_REQUIRED WORK:_ A letter-for-letter copy of the listing is required, with no pictures in it.

----- PROVIDED ENTRIES -----

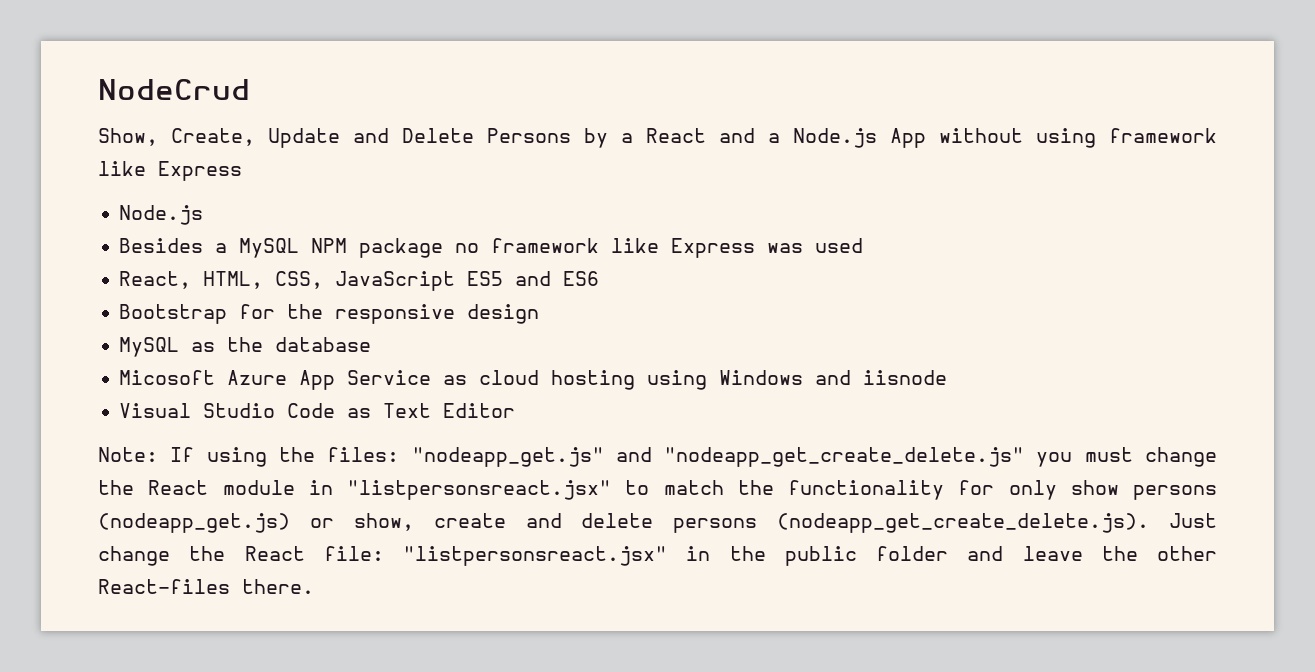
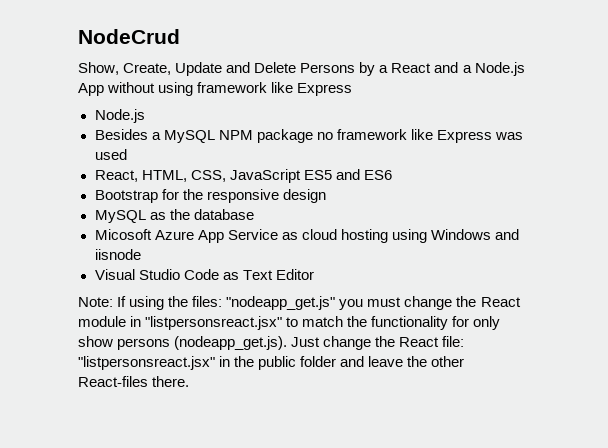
[615,447,1025,467] and "nodeapp_get_create_delete.js" -> (336, 303) none
[98,513,1150,533] (nodeapp_get.js) or show, create and delete persons (nodeapp_get_create_delete.js). -> [174,336,288,350] (nodeapp_get.js).

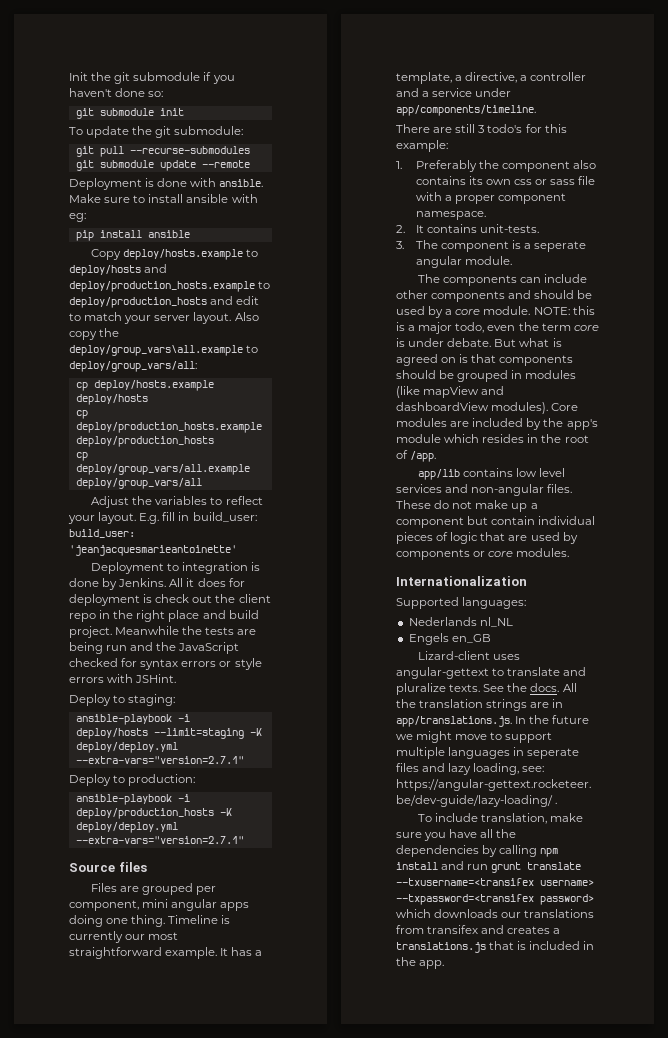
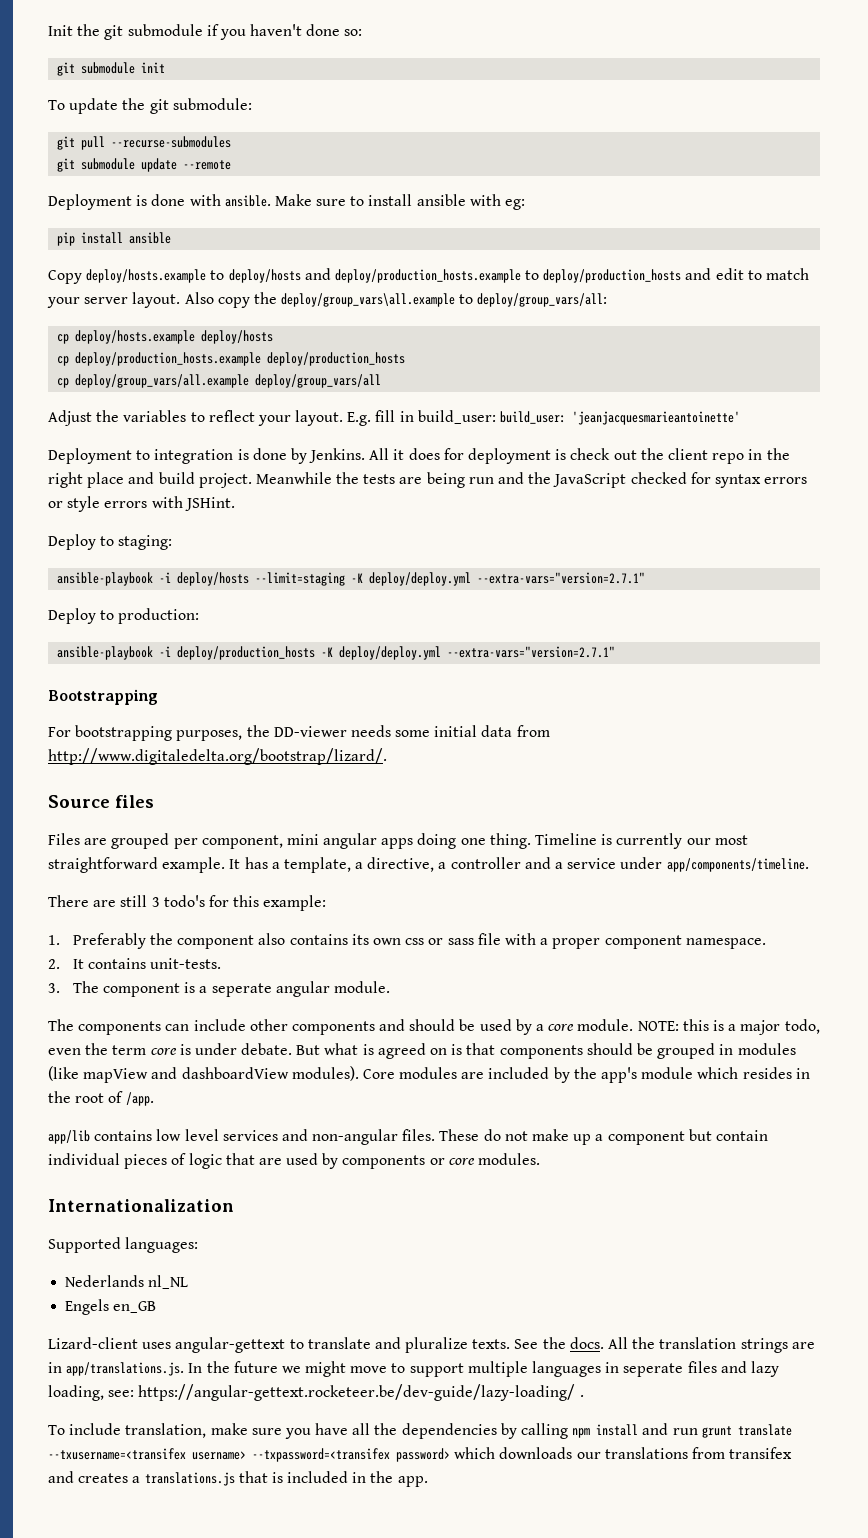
(244, 840) none -> [48,689,158,705] [48,725,550,741] [48,748,387,765] // Bootstrapping // For bootstrapping purposes, the DD-viewer needs some initial data from http://www.digitaledelta.org/bootstrap/lizard/.

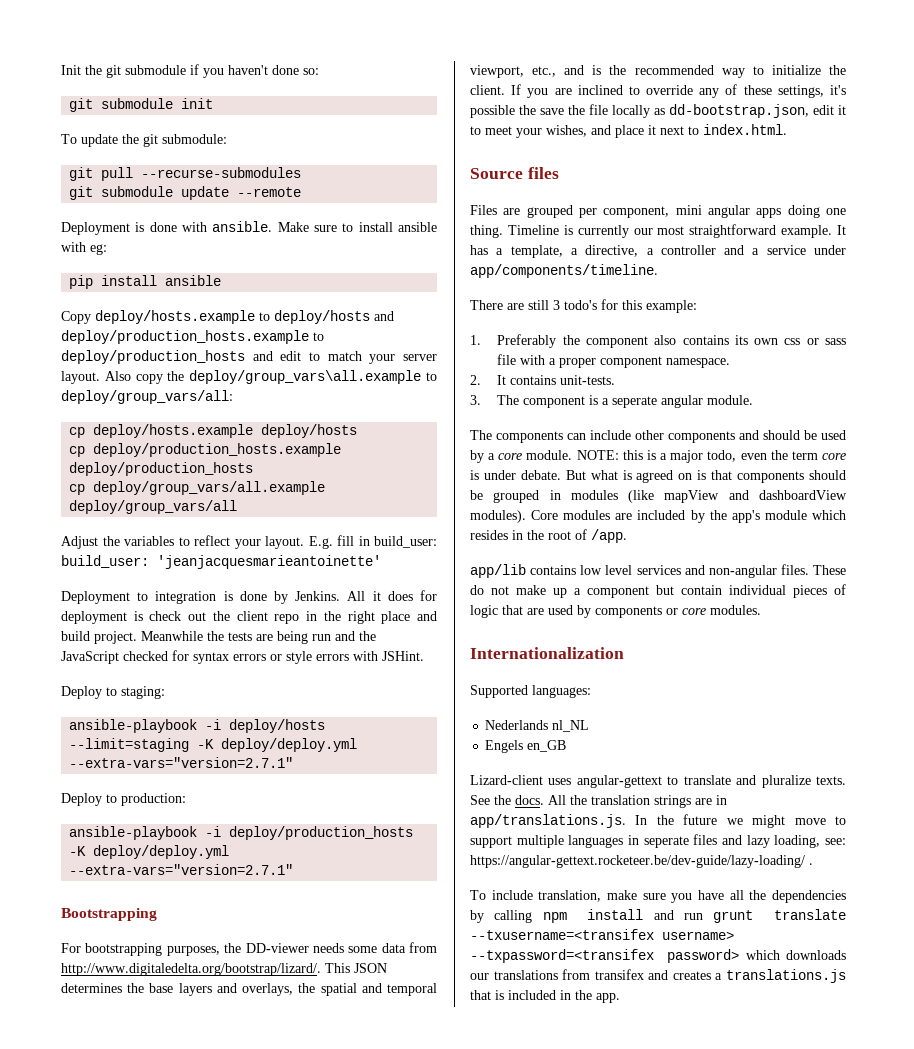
[434,725,478,737] initial -> (378, 949) none
(387, 756) none -> [325,963,387,973] [61,983,438,996] [470,65,846,78] [470,84,846,98] [470,104,846,118] [470,124,787,138] This JSON determines the base layers and overlays, the spatial and temporal viewport, etc., and is the recommended way to initialize the client. If you are inclined to override any of these settings, it's possible the save the file locally as dd-bootstrap.json, edit it to meet your wishes, and place it next to index.html.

-----

_ANSWER SPACE:_
[615,447,1025,467] and "nodeapp_get_create_delete.js" -> (336, 303) none
[98,513,1150,533] (nodeapp_get.js) or show, create and delete persons (nodeapp_get_create_delete.js). -> [174,336,288,350] (nodeapp_get.js).

(244, 840) none -> [48,689,158,705] [48,725,550,741] [48,748,387,765] // Bootstrapping // For bootstrapping purposes, the DD-viewer needs some initial data from http://www.digitaledelta.org/bootstrap/lizard/.

[434,725,478,737] initial -> (378, 949) none
(387, 756) none -> [325,963,387,973] [61,983,438,996] [470,65,846,78] [470,84,846,98] [470,104,846,118] [470,124,787,138] This JSON determines the base layers and overlays, the spatial and temporal viewport, etc., and is the recommended way to initialize the client. If you are inclined to override any of these settings, it's possible the save the file locally as dd-bootstrap.json, edit it to meet your wishes, and place it next to index.html.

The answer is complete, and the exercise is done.